Verweerster heeft dus met voorbijgaan aan de noodzakelijke toestemming van klaagster orthopedische schoenen besteld en dat is haar tuchtrechtelijk te verwijten. Verweerster is zich kennelijk onvoldoende bewust geweest van de juridische positie van de curator. In dit geval gaat het er niet om of de familie op de hoogte is van de zorg die aan hun gehandicapte familielid wordt verleend, maar om de wettelijke vertegenwoordiger die in plaats van de wilsonbekwame patiënt informed consent moet geven voor alle medische verrichtingen, waaronder het voorschrijven van orthopedische schoenen mede dient te worden verstaan. Dit een en ander laat onverlet dat het college kan invoelen dat verweerster, als relatieve buitenstaander, heeft gemeend in het belang van cliënte te moeten doorpakken in een zeer langdurige impasse tussen klaagster en de instelling die voortkomt uit een moeizame verhouding over allerhande onderwerpen.

5.5

De vierde klacht is ongegrond.

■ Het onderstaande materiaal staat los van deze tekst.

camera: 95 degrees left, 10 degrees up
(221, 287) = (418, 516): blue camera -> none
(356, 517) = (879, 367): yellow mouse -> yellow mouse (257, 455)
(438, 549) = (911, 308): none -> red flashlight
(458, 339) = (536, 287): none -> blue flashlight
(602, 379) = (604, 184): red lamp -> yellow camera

Verweerster heeft meerdere keren geprobeerd met klaagster op één lijn te komen over de schriftelijke neerslag van wat op 30 juni 2016 was besproken. Dat leidde niet tot een eensgezind resultaat. Verweerster diende echter wel de informatie aan de rechtstreeks betrokken medebehandelaren over te dragen op het moment dat zij met zwangerschapsverlof ging. Daarom heeft zij de op schrift gestelde resultaten van de bespreking en wat partijen daarover verdeeld hield terecht medegedeeld aan de instelling.

5.6

De klachten zijn grotendeels ongegrond. De klacht is gegrond waar het het voorbijgaan aan het toestemmingsvereiste betreft. Het college vindt een waarschuwing passend. Om redenen, aan het algemeen belang ontleend, zal deze beslissing worden gepubliceerd.

6.    DE BESLISSING

Het college:

-          waarschuwt verweerster;

-          bepaalt dat deze beslissing nadat deze onherroepelijk is geworden in geanonimiseerde vorm in de Nederlandse Staatscourant zal worden bekendgemaakt en ter publicatie zal worden aangeboden aan de tijdschriften ‘Tijdschrift voor Gezondheidsrecht’, ‘Gezondheidszorg Jurisprudentie’, alsmede ‘Medisch Contact’.

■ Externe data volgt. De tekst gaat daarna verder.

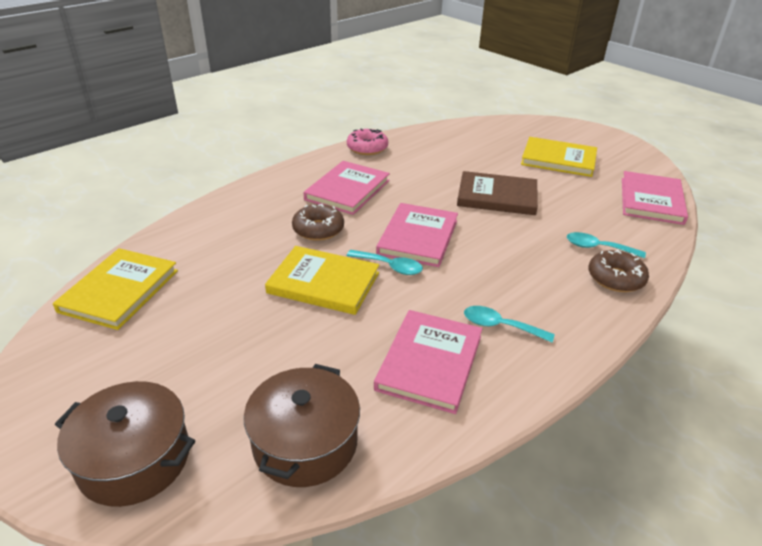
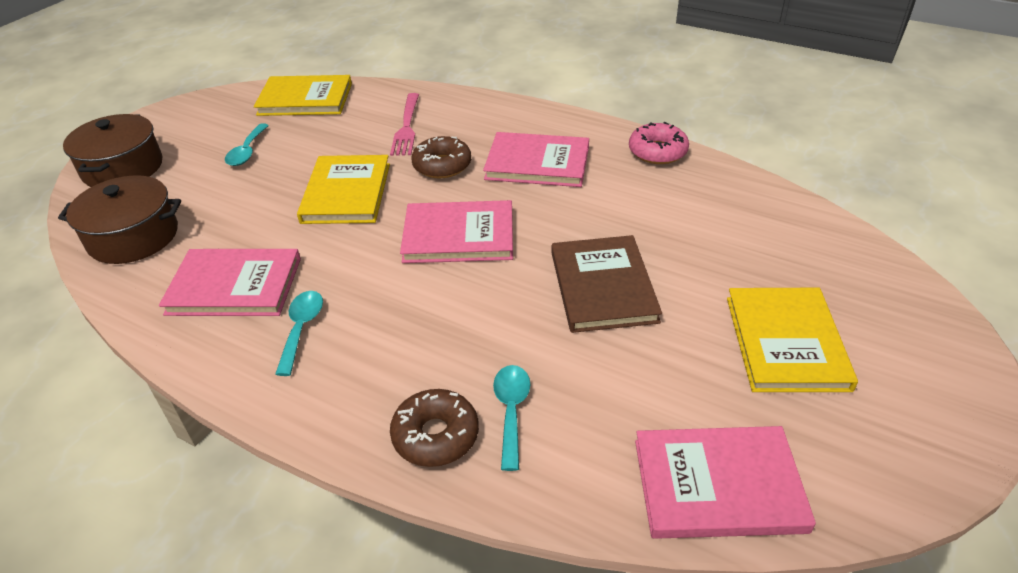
camera: 75 degrees right, 5 degrees up
(241, 237) = (406, 127): none -> pink fork
(390, 267) = (390, 228): turquoise spoon -> turquoise spoon (247, 152)

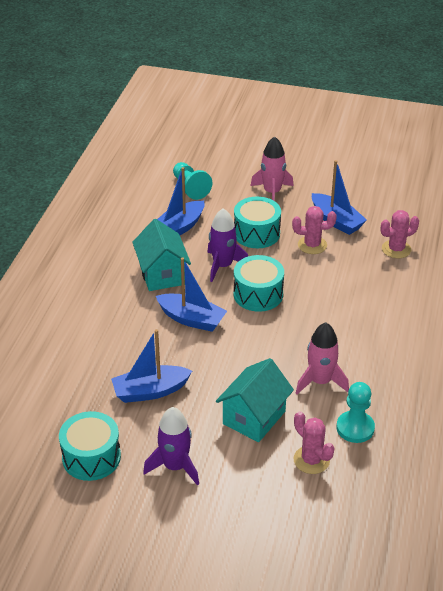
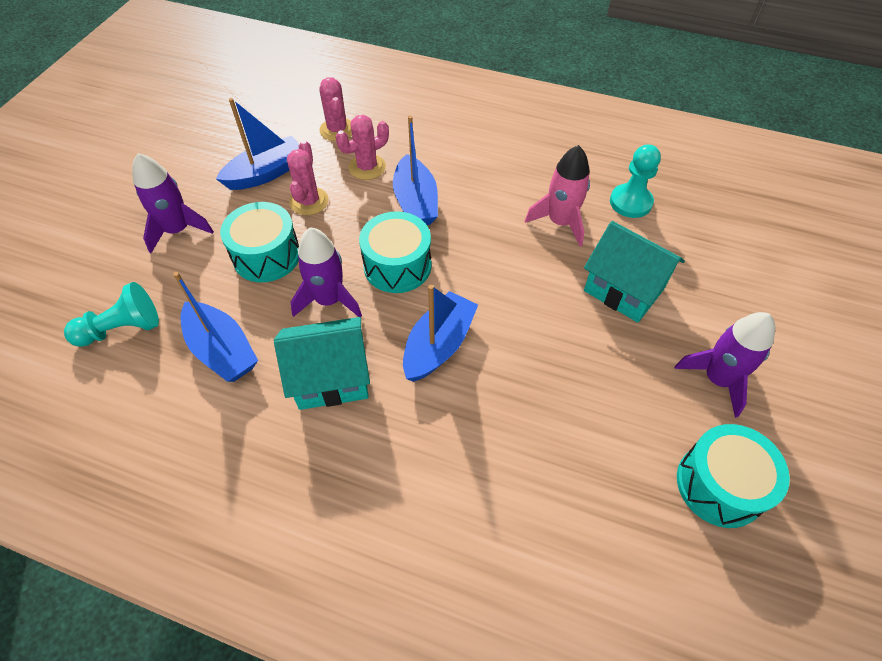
camera: 85 degrees left, 15 degrees up
(150, 391) = (584, 403): blue boat -> blue boat (415, 202)
(272, 192) = (178, 230): pink rocket -> purple rocket
(311, 460) = (683, 244): pink cactus -> pink cactus (367, 167)

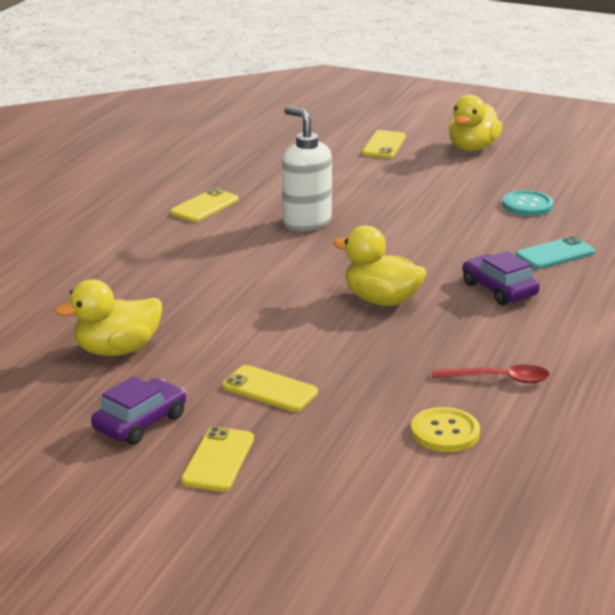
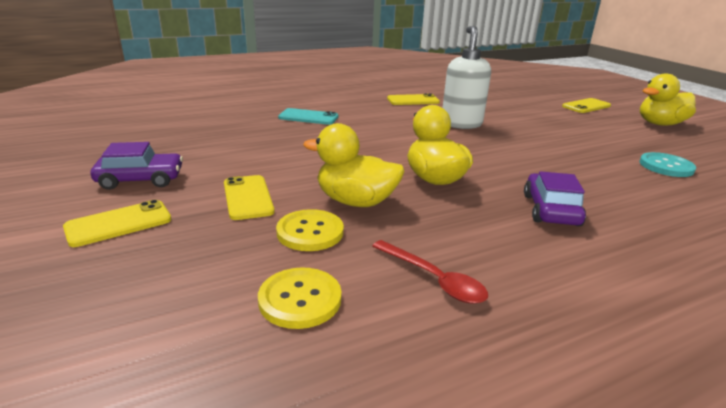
camera: 40 degrees right, 0 degrees up
(117, 350) = (221, 141): yellow duck -> yellow duck (356, 201)
(370, 390) = (310, 232): none -> yellow button
(555, 254) = (650, 206): turquoise phone -> turquoise phone (308, 117)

Aldus gedaan door mr. Th.C.M Willemse, voorzitter en A.M.V. Dommisse en

dr. P.H. Wiersma, leden-artsen, in tegenwoordigheid van mr. K.M. Dijkman, secretaris, en uitgesproken in het openbaar op 30 maart 2018 door mr. A.L. Smit, voorzitter, in tegenwoordigheid van mr. H. van der Poel-Berkovits, secretaris.

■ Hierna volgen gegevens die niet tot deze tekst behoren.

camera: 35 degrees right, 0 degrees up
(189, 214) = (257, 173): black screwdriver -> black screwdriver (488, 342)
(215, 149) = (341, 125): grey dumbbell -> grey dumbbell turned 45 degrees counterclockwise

                                                                                                                 voorzitter

                                                                                                                 secretaris

 

Tegen deze beslissing kan binnen zes weken na de dag van verzending van het afschrift ervan schriftelijk hoger beroep worden ingesteld bij het Centrale Tuchtcollege voor de Gezondheidszorg door:

a. de klager en/of klaagster, voor zover de klacht is afgewezen, of voor zover hij/zij niet-ontvankelijk is verklaard;

b. degene over wie is geklaagd;

c. de hoofdinspecteur of de regionale inspecteur van de volksgezondheid, wie de aangelegenheid uit hoofde van de hun toevertrouwde belangen aangaat.

Het tot het Centrale Tuchtcollege voor de Gezondheidszorg gerichte beroepschrift wordt ingezonden bij de secretaris van het Regionaal Tuchtcollege voor de Gezondheidszorg te Zwolle, door wie het binnen de beroepstermijn moet zijn ontvangen.